With increasing popularity of smart devices and better bandwidth allocations for end
users, online video streaming demand is rising. As an Over-the-Top (OTT) service provider,
we implemented HTTP Adaptive Streaming (HAS) technology to address this concerns by
considering limitations of legacy streaming protocols. This study demonstrates some
of essential implementation challenges during the transition from RTMP-based streaming
to HAS technology in DIGITURK OTT platforms.
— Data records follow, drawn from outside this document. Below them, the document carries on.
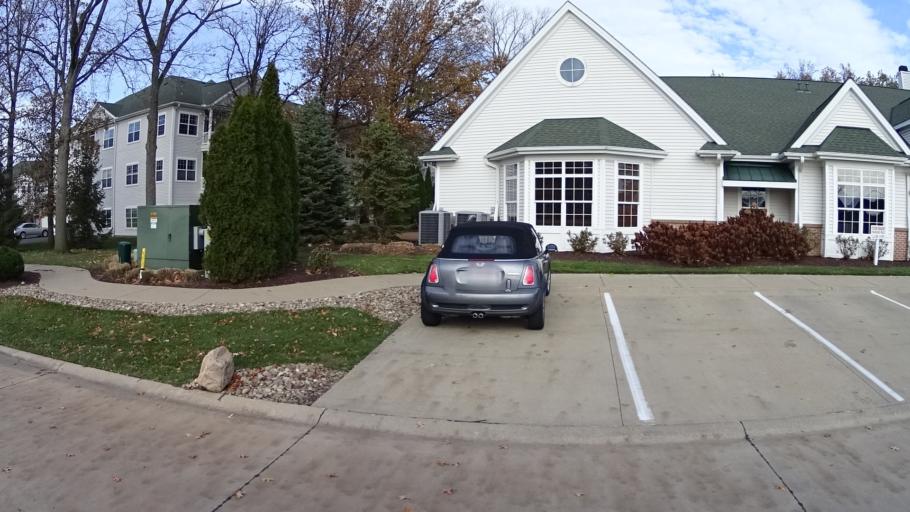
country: US
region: Ohio
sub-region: Lorain County
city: Sheffield Lake
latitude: 41.4961
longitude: -82.0651
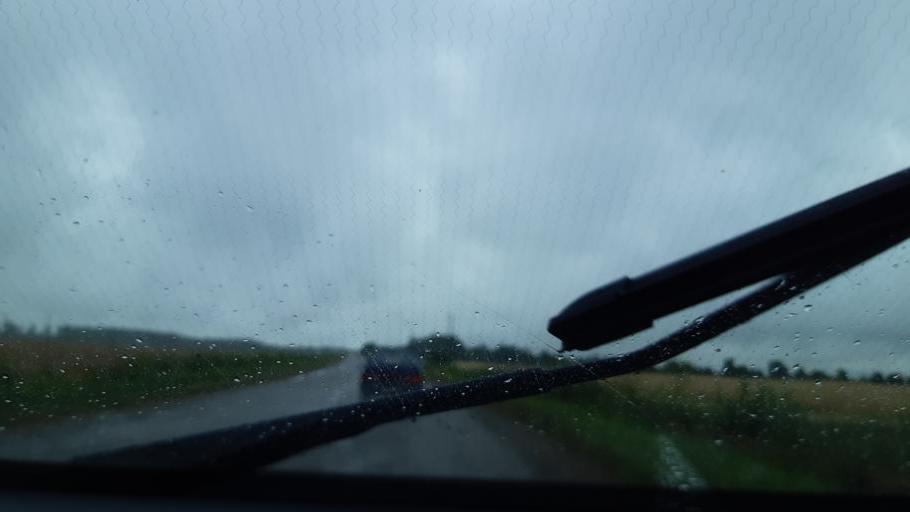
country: RU
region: Smolensk
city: Gagarin
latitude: 55.6362
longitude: 34.7560
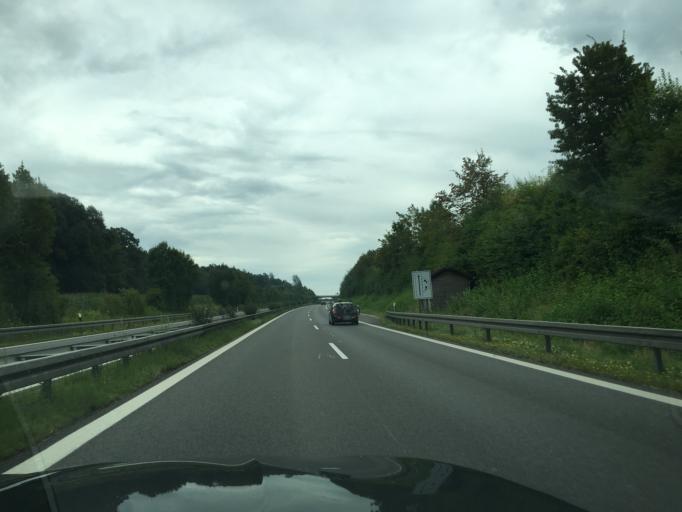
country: DE
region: Baden-Wuerttemberg
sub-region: Freiburg Region
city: Radolfzell am Bodensee
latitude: 47.7454
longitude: 9.0130
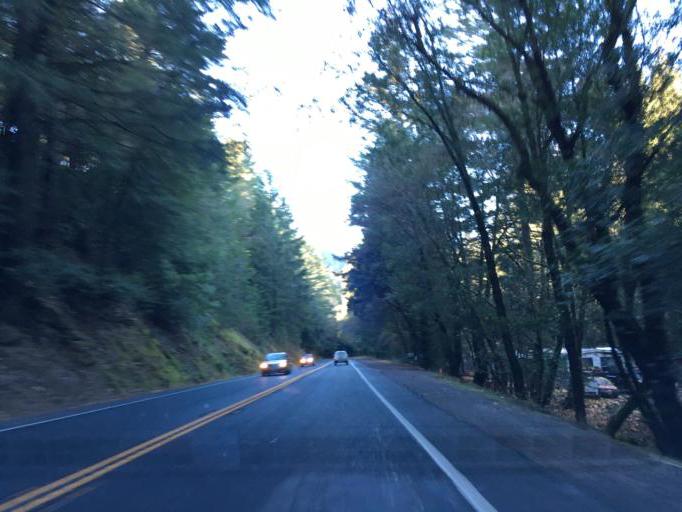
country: US
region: California
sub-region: Mendocino County
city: Brooktrails
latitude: 39.4984
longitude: -123.3716
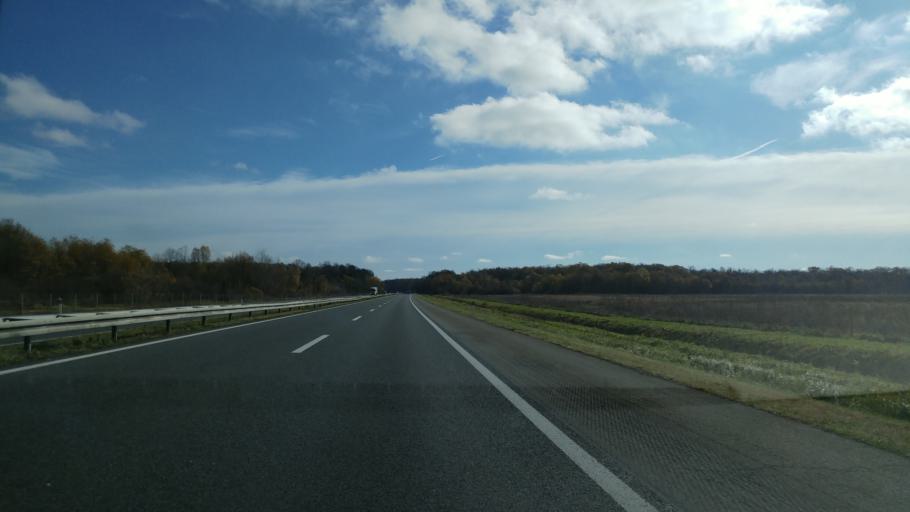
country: HR
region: Sisacko-Moslavacka
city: Lipovljani
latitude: 45.3501
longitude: 16.9130
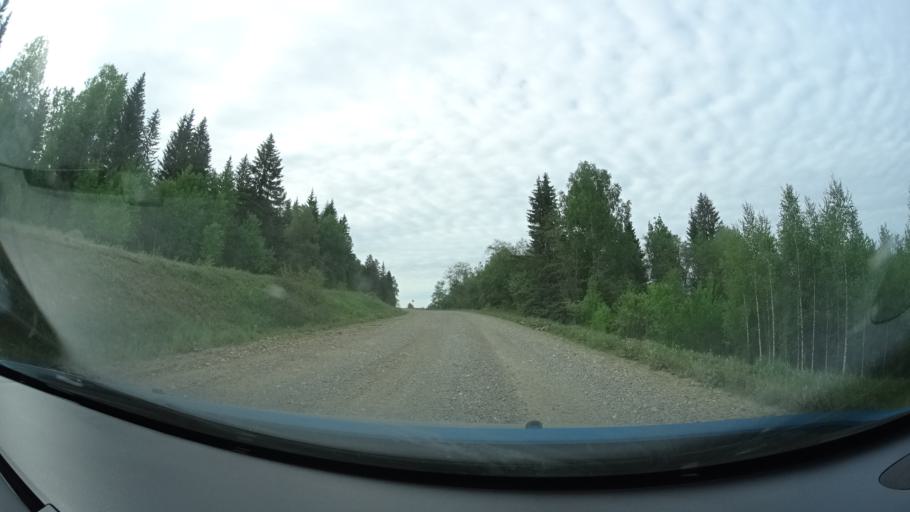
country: RU
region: Perm
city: Kuyeda
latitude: 56.6562
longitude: 55.6919
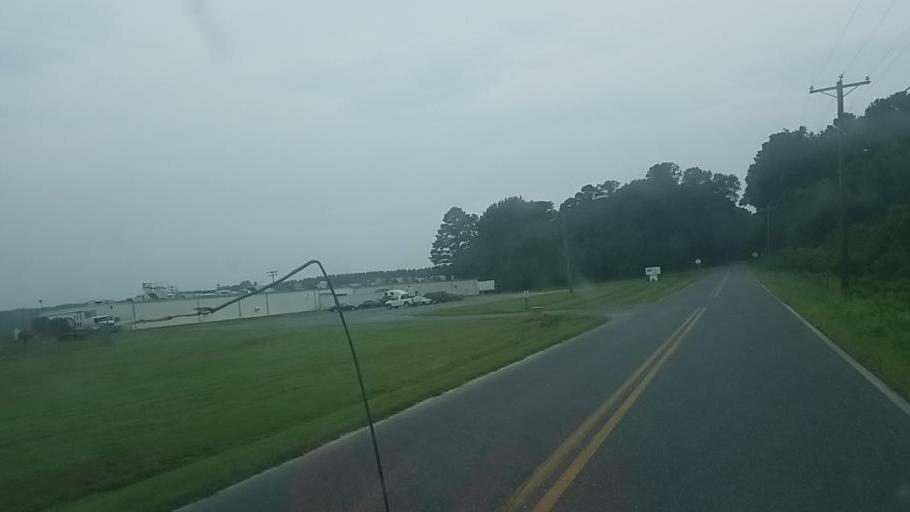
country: US
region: Maryland
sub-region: Wicomico County
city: Salisbury
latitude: 38.3853
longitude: -75.5274
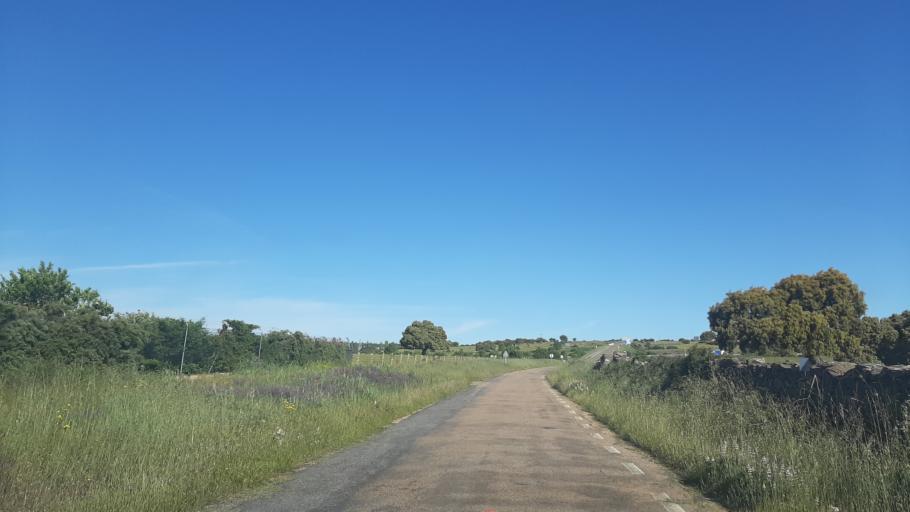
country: ES
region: Castille and Leon
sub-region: Provincia de Salamanca
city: Guijo de Avila
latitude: 40.5380
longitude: -5.6573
HTTP adaptive streaming over multiple network interfaces

  • Burak Kara
  • Sarp Ozturk
  • Ali C. Begen

Enhancing user experience in streaming applications is an important problem. Delivering
the best quality possible for the given network conditions is not an easy task. In
the case of a streaming client running in a multi-homed network, this problem becomes
more complicated. In the simplest form, one network can be picked randomly or based
on some criteria, and the streaming client solely uses that network. In another form,
multiple networks can be simultaneously used by the streaming client and due to the
aggregation, doing so may deliver better and more stable quality, and at a lower latency
than using either of the networks individually. However, using multiple networks simultaneously
is not trivial in certain scenarios. In this demo, we present a gateway-based solution
where the gateway is connected to two different networks and dynamically decides which
network(s) to use for streaming while hiding all the decision complexity from the
streaming clients behind it. In other words, our solution is transparent to the streaming
clients, which means any existing client can benefit from this solution without any
changes.

Metadata-based user interface design for enhanced content access and viewing

  • Adem A. Karmis
  • Alper Derya
  • Ali C. Begen

The nature of viewing is changing due to the huge volumes of content being produced
including user content generated by amateurs and the proliferation of personalized
services. The type of content being produced is not only for entertainment (movies/TV)
purposes, but also can be instructional and directive (classroom, documentary and
adult content). This leads to a type of viewing that is non-linear and requires increased
random access into the content to be viewed effectively. Those who produce the content
(or aggregate a number of existing ones) may not necessarily index it sufficiently
for a variety of reasons. In-advance indexing would not work anyway in case the indexing
used time-varying factors such as popularity, viewing frequency or duration. In this
demo, we tackle this problem and present a new seekbar design for the dash.js player
that allows the users to navigate the content more effectively and find the points
of interest within the content faster. This new seekbar uses auxiliary metadata to
show informative icons or color the parts of the media timeline differently to inform
the users.

Universal access for object-based media experiences

  • Juliette Carter
  • Rajiv Ramdhany
  • Mark Lomas
  • Tim Pearce
  • James Shephard
  • Michael Sparks

Changes in content consumption patterns of audiences has revealed an ever-increasing
appetite for richer and more engaging experiences. From live-streaming to interactive
branching stories, there is a growing trend of users seeking personalised experiences.
Object-based media experiences provide more meaningful encounters for the young and
old; tailoring these to their interest, and making them part of the story. However,
creating and distributing these experiences at scale to audiences is challenging to
content-providers due to device and experience heterogeneity introducing complexity
in the delivery chain. In this demo, we demonstrate how using cross-platform approaches,
game-engine-like runtimes, and cloud-based rendering can be combined to provide universal access to rich immersive experiences. A cross-platform runtime and build-process is used
to develop experience presentation capabilities and target multiple device platforms
from a single code-base. Where low-computing availability prohibits the execution
of such experiences, cloud-based rendering is harnessed to still achieve playback
on low-end devices without significant loss in quality of experience.